Text section section start

- Directed by: Jennifer Peedom Joseph Nizeti
- Written by: Robert Macfarlane Jennifer Peedom Joseph Nizeti
- Produced by: Jo-Anne McGowan Jennifer Peedom John Smithson
- Narrated by: Willem Dafoe
- Cinematography: Yann Arthus-Bertrand Ben Knight Dan Lior Peter McBride Danny McGee Renan Ozturk
- Edited by: Simon Njoo
- Music by: Richard Tognetti William Barton Piers Burbrook de Vere
- Production company: Stranger Than Fiction Films
- Distributed by: Greenwich Entertainment; Madman Entertainment; Dogwoof;
- Release dates: 13 August 2021 (Melbourne International Film Festival); 24 March 2022 (Australia); 13 July 2022 (ABC);
- Running time: 75 min.
- Country: Australia
- Language: English

= River (2021 film) =

River is a 2021 Australian documentary film, co-written, co-produced and directed by Jennifer Peedom. It is a follow-up to Mountain.

==Cast==
- Willem Dafoe, as the narrator

==Critical response==
On review aggregator Rotten Tomatoes, the film has an approval rating of 88% based on 24 reviews. On Metacritic, the film has a weighted average score of 58 out of 100, based on 9 critics, indicating "Mixed or average reviews".

Text section section end
Extracted data section start

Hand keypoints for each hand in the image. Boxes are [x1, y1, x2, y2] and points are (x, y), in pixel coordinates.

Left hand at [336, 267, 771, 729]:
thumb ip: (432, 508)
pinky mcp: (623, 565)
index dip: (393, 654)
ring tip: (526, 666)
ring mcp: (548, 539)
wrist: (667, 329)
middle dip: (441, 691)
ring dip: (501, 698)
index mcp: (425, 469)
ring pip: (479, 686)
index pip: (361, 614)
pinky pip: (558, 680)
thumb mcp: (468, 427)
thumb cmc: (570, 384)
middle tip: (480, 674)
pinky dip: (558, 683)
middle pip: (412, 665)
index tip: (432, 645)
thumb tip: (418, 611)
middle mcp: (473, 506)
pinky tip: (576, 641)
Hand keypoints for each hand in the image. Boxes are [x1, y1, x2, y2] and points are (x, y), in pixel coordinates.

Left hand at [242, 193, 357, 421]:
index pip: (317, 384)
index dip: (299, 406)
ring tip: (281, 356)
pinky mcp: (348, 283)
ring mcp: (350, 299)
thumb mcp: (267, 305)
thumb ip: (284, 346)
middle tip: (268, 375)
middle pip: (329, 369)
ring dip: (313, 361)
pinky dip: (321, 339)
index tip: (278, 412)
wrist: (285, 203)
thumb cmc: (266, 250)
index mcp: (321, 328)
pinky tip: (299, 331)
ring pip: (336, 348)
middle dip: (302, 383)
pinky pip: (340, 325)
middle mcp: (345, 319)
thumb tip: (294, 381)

Extracted data section end
Extracted data section start

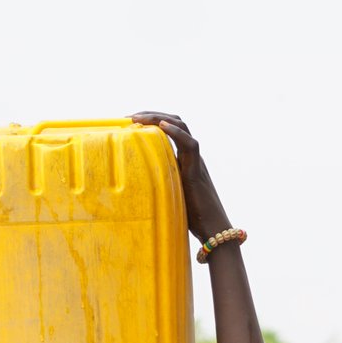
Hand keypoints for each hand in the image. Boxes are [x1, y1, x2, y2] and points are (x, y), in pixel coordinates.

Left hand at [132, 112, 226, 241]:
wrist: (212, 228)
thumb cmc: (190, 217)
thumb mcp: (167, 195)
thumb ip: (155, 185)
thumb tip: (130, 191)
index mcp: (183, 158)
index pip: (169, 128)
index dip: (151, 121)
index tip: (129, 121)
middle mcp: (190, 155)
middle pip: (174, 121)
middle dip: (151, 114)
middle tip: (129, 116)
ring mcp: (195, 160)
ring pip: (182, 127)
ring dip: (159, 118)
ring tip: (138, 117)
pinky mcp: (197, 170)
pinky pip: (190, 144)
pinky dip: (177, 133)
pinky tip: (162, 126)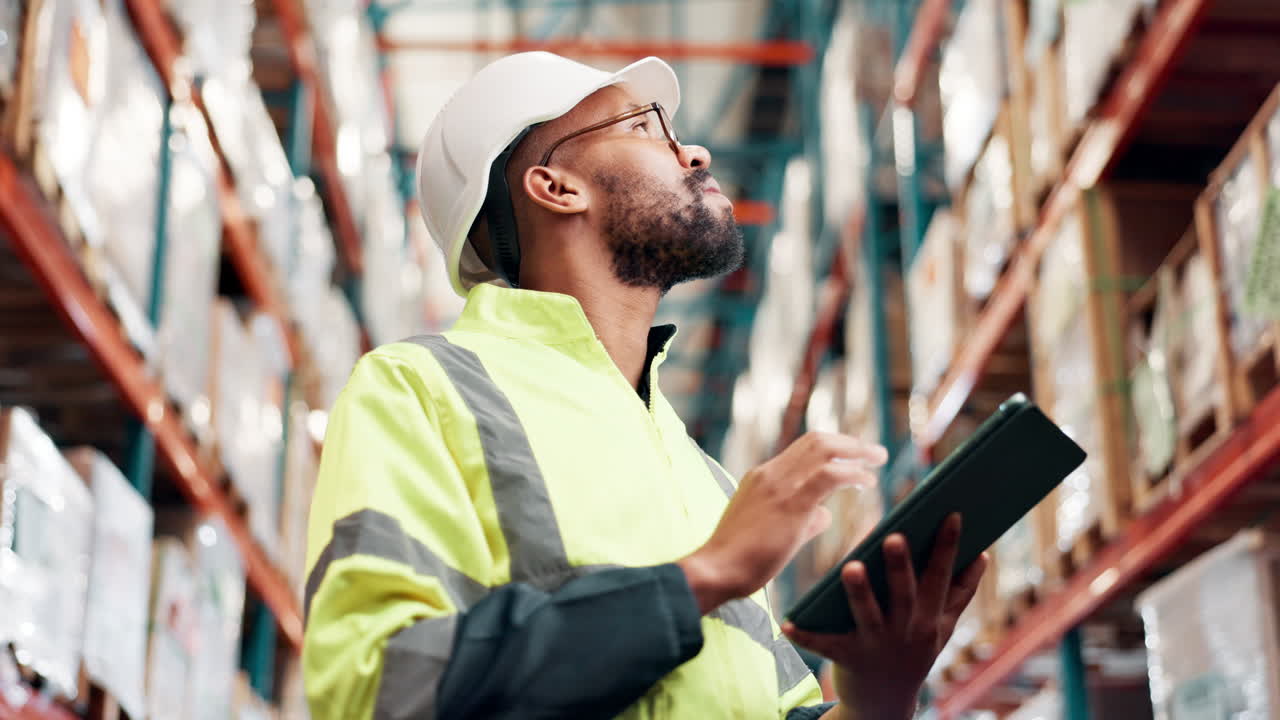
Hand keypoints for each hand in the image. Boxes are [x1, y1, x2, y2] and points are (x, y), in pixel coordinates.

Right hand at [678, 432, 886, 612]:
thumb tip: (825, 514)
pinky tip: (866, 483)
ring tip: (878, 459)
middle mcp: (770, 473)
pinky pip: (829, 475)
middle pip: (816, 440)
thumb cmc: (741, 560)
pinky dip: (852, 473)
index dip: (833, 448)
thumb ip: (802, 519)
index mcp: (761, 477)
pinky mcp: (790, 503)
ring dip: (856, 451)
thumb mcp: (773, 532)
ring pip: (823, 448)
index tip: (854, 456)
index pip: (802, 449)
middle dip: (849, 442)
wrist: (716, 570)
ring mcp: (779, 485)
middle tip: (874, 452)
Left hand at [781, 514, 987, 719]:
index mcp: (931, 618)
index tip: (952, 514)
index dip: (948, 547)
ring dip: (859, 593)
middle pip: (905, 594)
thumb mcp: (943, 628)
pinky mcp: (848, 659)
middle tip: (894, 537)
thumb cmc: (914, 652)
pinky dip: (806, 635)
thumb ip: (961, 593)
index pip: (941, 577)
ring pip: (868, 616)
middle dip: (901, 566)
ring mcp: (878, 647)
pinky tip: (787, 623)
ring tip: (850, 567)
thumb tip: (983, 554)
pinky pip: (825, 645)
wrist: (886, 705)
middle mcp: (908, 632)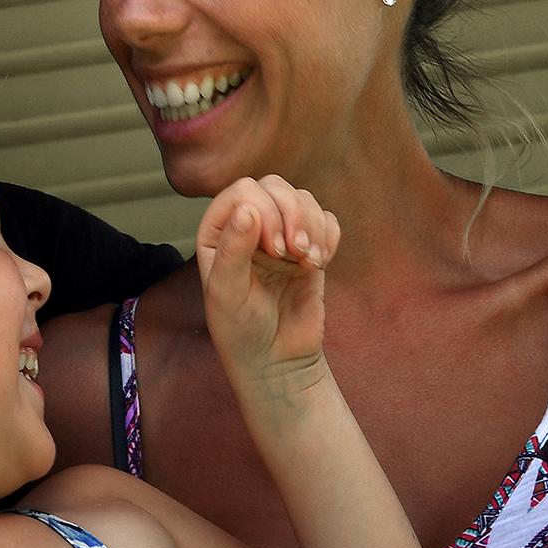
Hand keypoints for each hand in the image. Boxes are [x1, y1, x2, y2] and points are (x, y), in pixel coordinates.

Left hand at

Extracted data section end
Extracted data section start

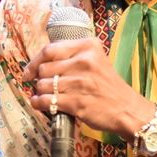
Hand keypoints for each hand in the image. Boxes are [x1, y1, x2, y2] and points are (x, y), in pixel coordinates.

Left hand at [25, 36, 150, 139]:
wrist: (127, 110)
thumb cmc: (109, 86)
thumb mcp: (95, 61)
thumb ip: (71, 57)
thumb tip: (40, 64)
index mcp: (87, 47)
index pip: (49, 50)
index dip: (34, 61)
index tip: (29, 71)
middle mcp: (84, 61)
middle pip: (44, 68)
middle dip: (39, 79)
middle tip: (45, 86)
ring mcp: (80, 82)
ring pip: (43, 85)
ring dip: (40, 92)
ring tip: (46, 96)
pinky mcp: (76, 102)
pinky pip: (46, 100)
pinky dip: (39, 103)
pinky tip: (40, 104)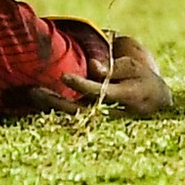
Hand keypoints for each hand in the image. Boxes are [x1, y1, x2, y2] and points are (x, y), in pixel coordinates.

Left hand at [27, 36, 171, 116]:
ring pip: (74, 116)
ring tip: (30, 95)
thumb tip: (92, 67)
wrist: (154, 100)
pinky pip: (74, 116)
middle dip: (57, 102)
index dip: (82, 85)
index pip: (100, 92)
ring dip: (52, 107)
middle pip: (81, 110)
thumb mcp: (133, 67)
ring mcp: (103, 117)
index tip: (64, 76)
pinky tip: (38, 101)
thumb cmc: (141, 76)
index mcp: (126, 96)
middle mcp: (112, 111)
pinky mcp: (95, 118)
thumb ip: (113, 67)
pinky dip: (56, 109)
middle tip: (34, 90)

Extracted data section end

*Actions to take*:
• a. Check each statement against the River film article and answer yes or no, quoting the words that settle it: (i) The film runs 75 minutes. (ii) River was released in Australia in August 2021. (iii) On Metacritic the film has a weighted average score of 58 out of 100.
• b. Pick up the River film article after its last sentence and write on from there.
The dataset excerpts have nothing to do with this.

*Task answers*:
• a.
(i) Yes: "Running time: 75 min."
(ii) No: "24 March 2022 (Australia)"
(iii) Yes: "the film has a weighted average score of 58 out of 100"

• b.
Sandra Hall from The Sydney Morning Herald gave the film four stars and called it "a hypnotic experience – and an audacious one – given the film’s stately pace and scorn for action, suspense and all the other conventional narrative devices." continuing "But it’s put together with such a finely tuned instinct for the sensuous power of the earth’s splendours that it’s very seductive."

Writing in the Austin Chronicle, Richard Whittaker gave 3 1/2 stars, concluding, "Yes, River flows in the wake of other documentaries, and some have called it redundant. But it is rather another drop in the flood of documentaries, and without all those drops, especially one so beautiful and challenging, there will never be any erosion of our antipathy to change. If the purpose of Mountain was to humble the viewer, then River is intended to quietly terrify us. Maybe that's exactly what we need."

Michael Hogan from The Telegraph gave the film one out of five stars, finishing "This wasn’t meditative enough to qualify as “Slow TV”, partly because neither Dafoe nor the musicians would pipe down. By the time the credits rolled on River, I wanted to throw myself into the nearest one."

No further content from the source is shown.